● Prompt 1
Please duplicate everything in the records from the line containing "collectors: E. J. Palmer" down to the line containing "collection date: 1959-07-17/1959-07-19", both of those lines included, and nothing else.

● Extract to read
The size of the payload will be included in the prefix of each message in ASCII format. The size will be converted from int16_t type value to ASCII, as shown on line 311 & 313 and 347 & 349.
C
void processSlave() {
HAL_StatusTypeDef halStatus = HAL_OK;
char slaveRxBuffer[MAX_BUFSIZE];
char obuf[128];
int len = 0;
switch (slavePhase) {
case S_PHASE_0: {
if (waitingOnMaster && recvdResponse) {
ringBufferCopyAndRemove(slaveRingBuf, slaveRxBuffer);
printf("slaveRxBuffer: %s\r\n", (char *) slaveRxBuffer);
if (strcmp("Hello from Master", slaveRxBuffer) == 0) {
recvdResponse = false;
waitingOnResponse = false;
messageSent = false;
waitingOnMaster = false;
slavePhase = S_PHASE_OK;
}
if (strcmp("Serial#?", slaveRxBuffer) == 0) {
recvdResponse = false;
waitingOnResponse = false;
messageSent = false;
waitingOnMaster = false;
slavePhase = S_PHASE_HANDLE_SERIAL_NO_REQUEST;
}
}
break;
}
case S_PHASE_HANDLE_SERIAL_NO_REQUEST: {
if (!waitingOnMaster) {
sprintf(obuf, "Serial #: %s", serialNo);
printf("Slave TxData: %s\r\n", obuf);
len = strlen(obuf) + 1;
#ifdef BINARY
halStatus = HAL_UART_Transmit(&huart3, (uint8_t *)&len, sizeof(uint16_t), 0xffff);
#endif
#ifdef ASCII
char bufLen[80];
sprintf(bufLen, "%4.4d", len);
halStatus = HAL_UART_Transmit(&huart3, (uint8_t *)&bufLen, 4, 0xffff);
#endif
if (halStatus != HAL_OK) {
Error_Handler();
}
halStatus = HAL_UART_Transmit(&huart3, (uint8_t *)&obuf, len, 0xffff);
if (halStatus != HAL_OK) {
Error_Handler();
}
recvdResponse = false;
waitingOnResponse = false;
messageSent = false;
waitingOnMaster = false;
slavePhase = S_PHASE_OK;
}
break;
}
case S_PHASE_OK: {
if (!waitingOnMaster) {
sprintf(obuf, "OK");
printf("Slave TxData: %s\r\n", obuf);
len = strlen(obuf) + 1;
#ifdef BINARY
halStatus = HAL_UART_Transmit(&huart3, (uint8_t *)&len, sizeof(uint16_t), 0xffff);
#endif
#ifdef ASCII
char bufLen[80];
sprintf(bufLen, "%4.4d", len);
halStatus = HAL_UART_Transmit(&huart3, (uint8_t *)&bufLen, 4, 0xffff);
#endif
if (halStatus != HAL_OK) {
Error_Handler();
}
halStatus = HAL_UART_Transmit(&huart3, (uint8_t *)&obuf, len, 0xffff);
if (halStatus != HAL_OK) {
Error_Handler();
}
recvdResponse = false;
waitingOnResponse = false;
messageSent = false;
waitingOnMaster = true;
slavePhase = S_PHASE_0;
}
break;
}
case S_DONE: {
break;
}
default: {
Error_Handler();
}
}
}Keep in mind that this example we have defined ASCII, or #define ASCII. Therefore any code, surrounded by #ifdef BINARY will not be included. These two functions are the initial message parsers. Both of these functions retrieve the payload size as a prefix. In other words in the case of #define ASCII, we are capturing the first 4 bytes of data which contain the size of the payload in ASCII bytes. This is how we know on the next go around that the payload will be X bytes long. Looking at line 391 and 428, we are taking the ASCII first 4 bytes transferred and converting them into uint16_t to use as the length of the payload.

● Prompt 2
Decide whether each statement below agrees with the serial messaging text, answering yes or no and quoting the deciding words from the text. (a) Because ASCII is defined in this example, code inside #ifdef BINARY is left out. (b) The payload size is carried in the first 8 bytes of data. (c) In the S_PHASE_OK case, waitingOnMaster is set to true.

● Material provided
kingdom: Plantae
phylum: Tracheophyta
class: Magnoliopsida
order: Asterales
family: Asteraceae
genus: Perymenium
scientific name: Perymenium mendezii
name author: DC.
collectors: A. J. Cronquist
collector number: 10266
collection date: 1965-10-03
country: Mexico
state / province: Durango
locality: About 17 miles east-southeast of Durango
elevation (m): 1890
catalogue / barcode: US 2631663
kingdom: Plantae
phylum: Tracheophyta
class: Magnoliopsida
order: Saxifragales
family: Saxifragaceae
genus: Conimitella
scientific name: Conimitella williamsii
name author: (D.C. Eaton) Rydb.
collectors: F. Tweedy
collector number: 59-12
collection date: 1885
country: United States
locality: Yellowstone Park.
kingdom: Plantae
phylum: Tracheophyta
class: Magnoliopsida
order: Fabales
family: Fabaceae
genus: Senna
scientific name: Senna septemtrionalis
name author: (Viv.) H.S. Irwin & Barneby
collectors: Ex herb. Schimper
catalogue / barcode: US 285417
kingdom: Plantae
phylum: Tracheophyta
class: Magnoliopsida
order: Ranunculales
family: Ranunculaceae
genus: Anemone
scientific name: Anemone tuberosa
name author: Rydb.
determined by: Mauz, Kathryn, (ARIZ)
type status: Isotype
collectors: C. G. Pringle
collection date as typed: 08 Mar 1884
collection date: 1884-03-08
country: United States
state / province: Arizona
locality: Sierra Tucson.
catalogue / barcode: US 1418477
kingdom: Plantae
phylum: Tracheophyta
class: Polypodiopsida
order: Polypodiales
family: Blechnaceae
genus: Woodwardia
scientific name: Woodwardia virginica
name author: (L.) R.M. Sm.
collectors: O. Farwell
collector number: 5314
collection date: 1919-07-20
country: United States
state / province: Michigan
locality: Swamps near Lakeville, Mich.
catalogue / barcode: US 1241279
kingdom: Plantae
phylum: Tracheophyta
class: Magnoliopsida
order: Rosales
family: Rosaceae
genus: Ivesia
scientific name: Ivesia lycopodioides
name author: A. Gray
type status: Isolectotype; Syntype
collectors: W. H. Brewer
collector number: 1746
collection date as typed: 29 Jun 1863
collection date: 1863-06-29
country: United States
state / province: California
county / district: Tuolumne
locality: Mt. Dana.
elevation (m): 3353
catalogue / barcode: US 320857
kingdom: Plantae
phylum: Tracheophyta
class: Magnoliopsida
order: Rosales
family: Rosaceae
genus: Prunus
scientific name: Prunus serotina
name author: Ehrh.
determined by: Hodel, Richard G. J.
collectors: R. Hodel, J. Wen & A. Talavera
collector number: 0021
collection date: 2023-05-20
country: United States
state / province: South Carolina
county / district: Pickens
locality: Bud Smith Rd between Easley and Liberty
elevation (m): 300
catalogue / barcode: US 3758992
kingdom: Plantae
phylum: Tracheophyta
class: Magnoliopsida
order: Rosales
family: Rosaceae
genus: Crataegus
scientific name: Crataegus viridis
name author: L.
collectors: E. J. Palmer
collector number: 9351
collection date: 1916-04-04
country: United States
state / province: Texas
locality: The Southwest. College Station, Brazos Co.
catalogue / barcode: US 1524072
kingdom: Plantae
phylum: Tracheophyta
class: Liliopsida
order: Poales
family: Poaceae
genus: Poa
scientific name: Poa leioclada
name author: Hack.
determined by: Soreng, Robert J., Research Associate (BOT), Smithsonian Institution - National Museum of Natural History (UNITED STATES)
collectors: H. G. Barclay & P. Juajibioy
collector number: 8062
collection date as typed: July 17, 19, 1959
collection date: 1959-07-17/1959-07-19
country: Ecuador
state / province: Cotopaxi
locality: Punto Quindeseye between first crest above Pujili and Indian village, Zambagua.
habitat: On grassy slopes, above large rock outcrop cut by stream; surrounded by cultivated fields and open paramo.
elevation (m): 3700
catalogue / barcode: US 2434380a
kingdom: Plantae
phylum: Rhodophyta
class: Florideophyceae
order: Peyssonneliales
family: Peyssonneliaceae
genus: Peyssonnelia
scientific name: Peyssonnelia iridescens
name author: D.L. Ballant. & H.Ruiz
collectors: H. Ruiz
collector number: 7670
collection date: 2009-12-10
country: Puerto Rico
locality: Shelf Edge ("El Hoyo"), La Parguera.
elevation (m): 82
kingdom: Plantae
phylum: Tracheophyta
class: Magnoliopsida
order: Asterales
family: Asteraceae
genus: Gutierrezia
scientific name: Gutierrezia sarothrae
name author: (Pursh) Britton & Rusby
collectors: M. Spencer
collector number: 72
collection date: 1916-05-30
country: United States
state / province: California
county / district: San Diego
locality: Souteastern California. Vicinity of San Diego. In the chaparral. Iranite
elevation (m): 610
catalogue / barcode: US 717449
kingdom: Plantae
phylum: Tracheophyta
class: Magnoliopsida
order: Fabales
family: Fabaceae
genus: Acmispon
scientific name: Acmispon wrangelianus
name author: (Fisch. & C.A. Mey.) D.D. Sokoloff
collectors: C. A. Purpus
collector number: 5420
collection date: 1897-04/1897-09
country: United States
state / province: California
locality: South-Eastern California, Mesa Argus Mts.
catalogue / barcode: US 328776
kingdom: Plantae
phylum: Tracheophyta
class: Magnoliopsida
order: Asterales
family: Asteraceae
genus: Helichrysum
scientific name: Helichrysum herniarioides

● Written solution 1
collectors: E. J. Palmer
collector number: 9351
collection date: 1916-04-04
country: United States
state / province: Texas
locality: The Southwest. College Station, Brazos Co.
catalogue / barcode: US 1524072
kingdom: Plantae
phylum: Tracheophyta
class: Liliopsida
order: Poales
family: Poaceae
genus: Poa
scientific name: Poa leioclada
name author: Hack.
determined by: Soreng, Robert J., Research Associate (BOT), Smithsonian Institution - National Museum of Natural History (UNITED STATES)
collectors: H. G. Barclay & P. Juajibioy
collector number: 8062
collection date as typed: July 17, 19, 1959
collection date: 1959-07-17/1959-07-19

● Written solution 2
(a) Yes: "Keep in mind that this example we have defined ASCII, or #define ASCII. Therefore any code, surrounded by #ifdef BINARY will not be included."
(b) No: "we are capturing the first 4 bytes of data which contain the size of the payload in ASCII bytes."
(c) Yes: "waitingOnMaster = true;"